Jackie Coleman said the young boy never did anything worse than break his 8:45 p.m. summertime curfew. She did not realize that sometimes he was staying on the streets overnight.

"We just didn't know he had gotten that far," she said.

Martin was murdered in Branch Village, the public housing complex where his maternal grandmother, Monica Gaines, spent part of her childhood.

Gaines, who now lives in Tampa, Fla., doubts it's possible to grow up in Branch Village now without using or selling drugs.

"It reminds me of Sodom and Gomorrah," she said. "It will suck you in."

Her cousin, Nat B. Woodward, said he tried to talk to Martin when he saw him hanging out in the projects, but the boy would not listen. He said he also called Gaines to tell her that Martin was on a dangerous path.

Woodward's hunch was that the boy, then just 11, was already working for drug dealers.

Authorities and some Branch Village residents say there were indications that Martin had become involved in the drug trade: Graffiti on a wall marked "his" corner.

Martin's mother and paternal grandmother said they don't think he was selling. After all, he never came home in expensive new clothes and was always asking them for a few dollars.

Still, Martin's mother and grandmothers knew things were troublesome enough for Martin that they plotted to get him out of the city, at least for the summer.

Monica Gaines came for a visit in June intending to take him back to Florida with her, and Jackie Coleman had raised $500 from relatives to help Gaines feed and clothe Martin in Florida.

The boy did not want to go. Just before his grandmother was to go south, Martin skipped a family meal in the suburbs and took a bus back to Camden.

Gaines said she told Martin she was worried about him, recalling her words: "Martin, please don't make Grandmom come back to New Jersey to bury you."

It's not clear how Martin spent the two days or nights before he died. His two primary caretakers thought he was with the other one. They now suspect Martin deceived them both, turning off the ringer on his grandmother's phone so his mother could not get through and grabbing the $500 in Florida trip money she kept on top of the television.

On the night Martin died, authorities said, the boy waited out evening thunderstorms in an old Oldsmobile left in a parking lot. They say friends came and went from the car that night.

Around 11 p.m., a group of people walked up to the car and someone fired an automatic rifle.

Word spread quickly.
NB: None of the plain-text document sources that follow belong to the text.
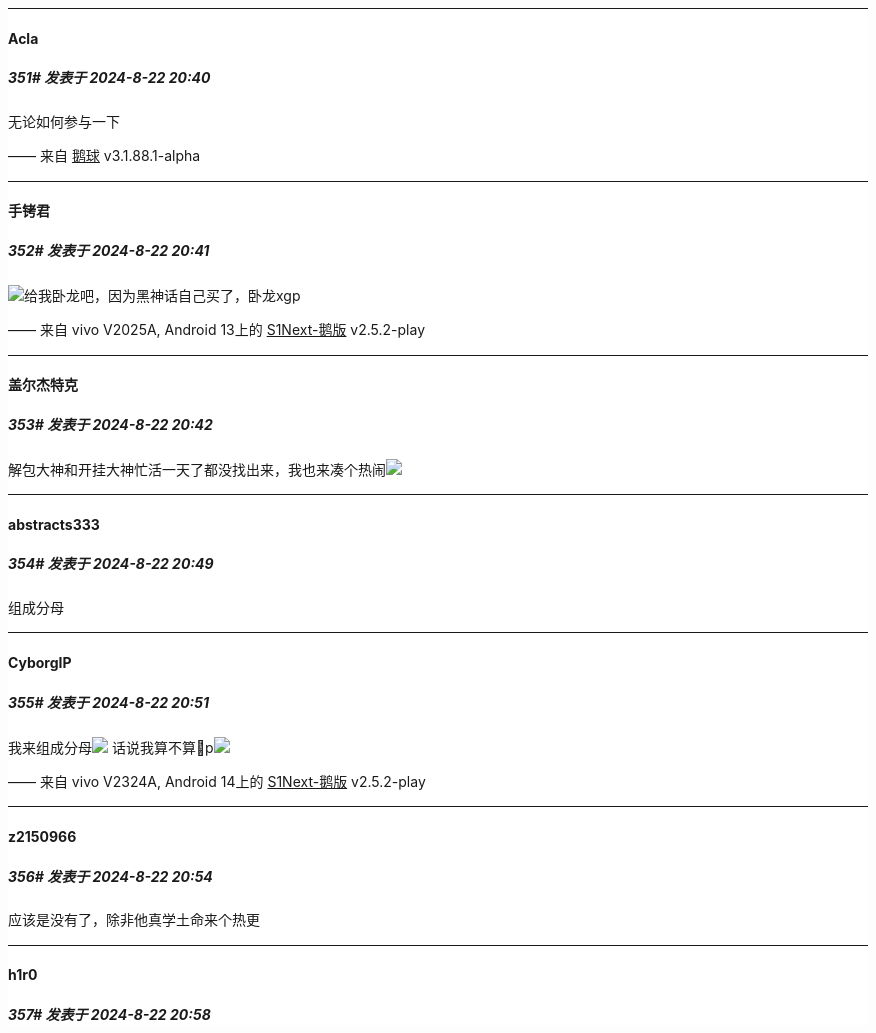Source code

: *****

####  Acla  
##### 351#       发表于 2024-8-22 20:40

无论如何参与一下

—— 来自 [鹅球](https://www.pgyer.com/xfPejhuq) v3.1.88.1-alpha

*****

####  手铐君  
##### 352#       发表于 2024-8-22 20:41

<img src="https://static.saraba1st.com/image/smiley/face2017/001.png" referrerpolicy="no-referrer">给我卧龙吧，因为黑神话自己买了，卧龙xgp

—— 来自 vivo V2025A, Android 13上的 [S1Next-鹅版](https://github.com/ykrank/S1-Next/releases) v2.5.2-play

*****

####  盖尔杰特克  
##### 353#       发表于 2024-8-22 20:42

解包大神和开挂大神忙活一天了都没找出来，我也来凑个热闹<img src="https://static.saraba1st.com/image/smiley/face2017/001.png" referrerpolicy="no-referrer">


*****

####  abstracts333  
##### 354#       发表于 2024-8-22 20:49

组成分母

*****

####  CyborgIP  
##### 355#       发表于 2024-8-22 20:51

我来组成分母<img src="https://static.saraba1st.com/image/smiley/face2017/072.png" referrerpolicy="no-referrer">
话说我算不算🐒p<img src="https://static.saraba1st.com/image/smiley/face2017/067.png" referrerpolicy="no-referrer">

—— 来自 vivo V2324A, Android 14上的 [S1Next-鹅版](https://github.com/ykrank/S1-Next/releases) v2.5.2-play


*****

####  z2150966  
##### 356#       发表于 2024-8-22 20:54

应该是没有了，除非他真学土命来个热更

*****

####  h1r0  
##### 357#       发表于 2024-8-22 20:58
Before police got to her home to notify her, Loresha Gaines' father was banging on her door.

"Daddy, please don't tell me Martin's dead," she remembered telling him.

The day before Thanksgiving, investigators went with her as she knocked on doors in Branch Village, begging people for information.

"I want someone to come forward and speak up," she said. "That's all I'm asking for, mother to mother."

Gaines clings to what she's heard on the street: The Oldsmobile had been used in a robbery, then sold, and the victim was out for revenge and opened fire not knowing who was inside.

Acting Camden County Prosecutor Joshua Ottenberg said investigators have not ruled out that theory.

Gaines said she sometimes blames herself for what happened to her son, but like so many people in her city she sees tragedy as inevitable.

"It was going to happen anyway," she said. "Because it was God's will."